Skip to content

stemflow.utils.validation


Validation module. Most of these functions are plain checking and easy to understand.

check_mem_string(mem_str)

Check if a string is a valid memory specification like '8GB', '512MB', '1.5GB', etc.

Source code in stemflow/utils/validation.py
def check_mem_string(mem_str: str) -> bool:
    """
    Check if a string is a valid memory specification like '8GB', '512MB', '1.5GB', etc.
    """
    if not isinstance(mem_str, str):
        return False

    pattern = r'^\s*(\d+(\.\d+)?)\s*(KB|MB|GB|TB)\s*$'
    return re.match(pattern, mem_str.upper()) is not None

check_random_state(seed)

Turn seed into a np.random.RandomState instance.

Parameters:

  • seed (Union[None, int, Generator]) –

    If seed is None, return a random generator. If seed is an int, return a random generator with that seed. If seed is already a random generator instance, return it. Otherwise raise ValueError.

Returns:

  • Generator

    The random generator object based on seed parameter.
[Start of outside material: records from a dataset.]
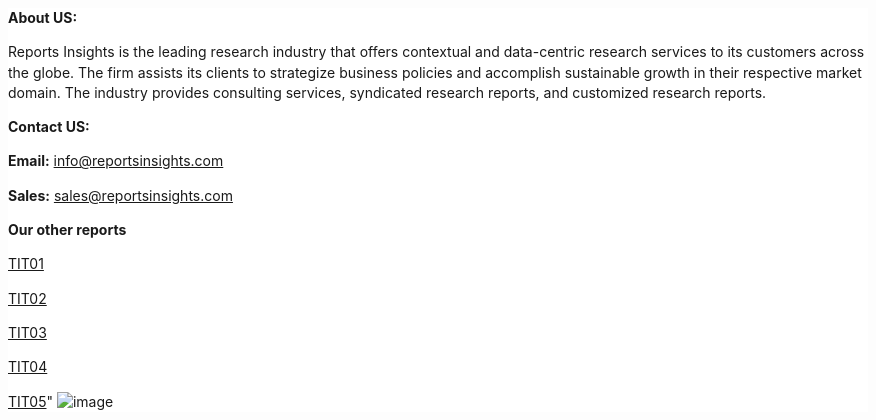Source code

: <strong><strong>About US</strong>:</strong>

Reports Insights is the leading research industry that offers contextual and data-centric research services to its customers across the globe. The firm assists its clients to strategize business policies and accomplish sustainable growth in their respective market domain. The industry provides consulting services, syndicated research reports, and customized research reports.

<strong>Contact US:</strong>

<p class=><b>Email:</b> <a href=mailto:info@reportsinsights.com>info@reportsinsights.com</a></p>
<p class=><b>Sales:</b> <a href=mailto:sales@reportsinsights.com>sales@reportsinsights.com</a></p>

<strong>Our other reports</strong>

<a href=LIN01>TIT01</a>

<a href=LIN02>TIT02</a>

<a href=LIN03>TIT03</a>

<a href=LIN04>TIT04</a>

<a href=LIN05>TIT05</a>"
![image](https://github.com/user-attachments/assets/255f1830-8897-4b02-adbd-8727420700f4)
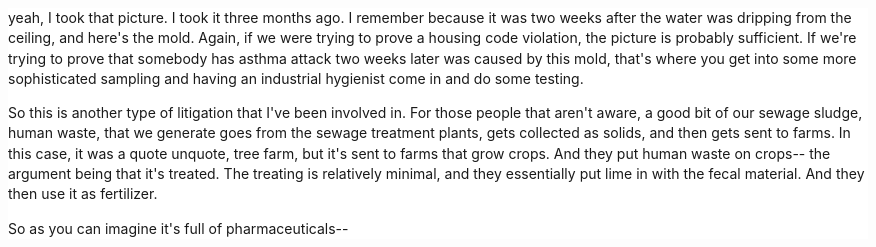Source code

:   <span m='581020'>yeah,</span> <span m='581140'>I</span> <span m='581250'>took</span>
  <span m='581410'>that</span> <span m='581560'>picture.</span> <span m='582050'>I</span>
  <span m='582150'>took</span> <span m='582160'>it</span> <span m='583000'>three</span>
  <span m='583240'>months</span> <span m='583480'>ago.</span> <span m='584230'>I</span>
  <span m='584320'>remember</span> <span m='584740'>because</span> <span m='586450'>it</span>
  <span m='586570'>was</span> <span m='587470'>two</span> <span m='587680'>weeks</span>
  <span m='587890'>after</span> <span m='588160'>the</span> <span m='588250'>water</span>
  <span m='588550'>was</span> <span m='588700'>dripping</span> <span m='588970'>from</span>
  <span m='589120'>the</span> <span m='589210'>ceiling,</span> <span m='589990'>and</span>
  <span m='590140'>here's</span> <span m='590380'>the</span> <span m='590470'>mold.</span>
  <span m='592300'>Again,</span> <span m='592660'>if</span> <span m='592780'>we</span>
  <span m='592850'>were</span> <span m='592930'>trying</span> <span m='593170'>to</span>
  <span m='593260'>prove</span> <span m='593620'>a</span> <span m='593710'>housing</span>
  <span m='594070'>code</span> <span m='594280'>violation,</span> <span m='595360'>the</span>
  <span m='595450'>picture</span> <span m='595740'>is</span> <span m='595810'>probably</span>
  <span m='596050'>sufficient.</span> <span m='597070'>If</span> <span m='597250'>we're</span>
  <span m='597370'>trying</span> <span m='597610'>to</span> <span m='597700'>prove</span>
  <span m='598000'>that</span> <span m='598090'>somebody</span> <span m='598360'>has</span>
  <span m='598450'>asthma</span> <span m='598840'>attack</span> <span m='599260'>two</span>
  <span m='599440'>weeks</span> <span m='599620'>later</span> <span m='599860'>was</span>
  <span m='600830'>caused</span> <span m='601040'>by</span> <span m='601140'>this</span>
  <span m='601320'>mold,</span> <span m='602100'>that's</span> <span m='602310'>where</span>
  <span m='602430'>you</span> <span m='602550'>get</span> <span m='602700'>into</span>
  <span m='602940'>some</span> <span m='603180'>more</span> <span m='603390'>sophisticated</span>
  <span m='603960'>sampling</span> <span m='604560'>and</span> <span m='604980'>having</span>
  <span m='605250'>an</span> <span m='605520'>industrial</span> <span m='605970'>hygienist</span>
  <span m='606390'>come</span> <span m='606630'>in</span> <span m='607260'>and</span>
  <span m='607440'>do</span> <span m='607560'>some</span> <span m='607710'>testing.</span>
  </p><p><span m='609010'>So</span> <span m='610260'>this</span> <span m='610500'>is</span>
  <span m='610590'>another</span> <span m='613260'>type</span> <span m='613440'>of</span>
  <span m='613500'>litigation</span> <span m='613950'>that</span> <span m='614040'>I've</span>
  <span m='614130'>been</span> <span m='614250'>involved</span> <span m='614670'>in.</span>
  <span m='616290'>For</span> <span m='616500'>those</span> <span m='616740'>people</span>
  <span m='617030'>that</span> <span m='617550'>aren't</span> <span m='617760'>aware,</span>
  <span m='619230'>a</span> <span m='619500'>good</span> <span m='619950'>bit</span>
  <span m='620220'>of</span> <span m='620370'>our</span> <span m='621540'>sewage</span>
  <span m='621900'>sludge,</span> <span m='622290'>human</span> <span m='622560'>waste,</span>
  <span m='624050'>that</span> <span m='624270'>we</span> <span m='624810'>generate</span>
  <span m='626730'>goes</span> <span m='626970'>from</span> <span m='627160'>the</span>
  <span m='627210'>sewage</span> <span m='627450'>treatment</span> <span m='627750'>plants,</span>
  <span m='628260'>gets</span> <span m='628470'>collected</span> <span m='628845'>as</span>
  <span m='629220'>solids,</span> <span m='630180'>and</span> <span m='630300'>then</span>
  <span m='630450'>gets</span> <span m='630870'>sent</span> <span m='631260'>to</span>
  <span m='631380'>farms.</span> <span m='633120'>In</span> <span m='633240'>this</span>
  <span m='633390'>case,</span> <span m='633700'>it</span> <span m='633800'>was</span>
  <span m='633810'>a</span> <span m='633870'>quote</span> <span m='634080'>unquote,</span>
  <span m='634350'>tree</span> <span m='634590'>farm,</span> <span m='635850'>but</span>
  <span m='636690'>it's</span> <span m='636840'>sent</span> <span m='637140'>to</span>
  <span m='637350'>farms</span> <span m='637860'>that</span> <span m='637950'>grow</span>
  <span m='638160'>crops.</span> <span m='639060'>And</span> <span m='639180'>they</span>
  <span m='639270'>put</span> <span m='639450'>human</span> <span m='639720'>waste</span>
  <span m='641220'>on</span> <span m='641400'>crops--</span> <span m='642810'>the</span>
  <span m='643470'>argument</span> <span m='643920'>being</span> <span m='644190'>that</span>
  <span m='644280'>it's</span> <span m='644460'>treated.</span> <span m='645510'>The</span>
  <span m='645600'>treating</span> <span m='645960'>is</span> <span m='646050'>relatively</span>
  <span m='646500'>minimal,</span> <span m='647030'>and</span> <span m='647400'>they</span>
  <span m='647550'>essentially</span> <span m='648690'>put</span> <span m='648900'>lime</span>
  <span m='649740'>in</span> <span m='649950'>with</span> <span m='651990'>the</span>
  <span m='652110'>fecal</span> <span m='652500'>material.</span> <span m='653640'>And</span>
  <span m='653820'>they</span> <span m='654170'>then</span> <span m='654360'>use</span>
  <span m='654570'>it</span> <span m='654660'>as</span> <span m='654780'>fertilizer.</span>
  </p><p><span m='656100'>So</span> <span m='656790'>as</span> <span m='656940'>you</span>
  <span m='657000'>can</span> <span m='657120'>imagine</span> <span m='657540'>it's</span>
  <span m='657720'>full</span> <span m='658020'>of</span> <span m='659430'>pharmaceuticals--</span>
Source code in stemflow/utils/validation.py
def check_random_state(seed: Union[None, int, np.random._generator.Generator]) -> np.random._generator.Generator:
    """Turn seed into a np.random.RandomState instance.

    Args:
        seed:
            If seed is None, return a random generator.
            If seed is an int, return a random generator with that seed.
            If seed is already a random generator instance, return it.
            Otherwise raise ValueError.

    Returns:
        The random generator object based on `seed` parameter.
    """
    if seed is None:
        return np.random.default_rng(np.random.randint(0, 2**32 - 1))
    if isinstance(seed, int):
        return np.random.default_rng(seed)
    if isinstance(seed, np.random._generator.Generator):
        return seed
    raise ValueError("%r cannot be used to seed a np.random.default_rng instance" % seed)

transform_y(X_train, y_train)

If y_train is not str, but also not a dataframe, transform it into a dataframe

Source code in stemflow/utils/validation.py
def transform_y(X_train, y_train):
    """If y_train is not str, but also not a dataframe, transform it into a dataframe
    """
    if isinstance(X_train, pd.DataFrame):
        if isinstance(y_train, (np.ndarray, pd.Series)):
            return pd.DataFrame(y_train, columns=['y_true'], index=X_train.index)

    return y_train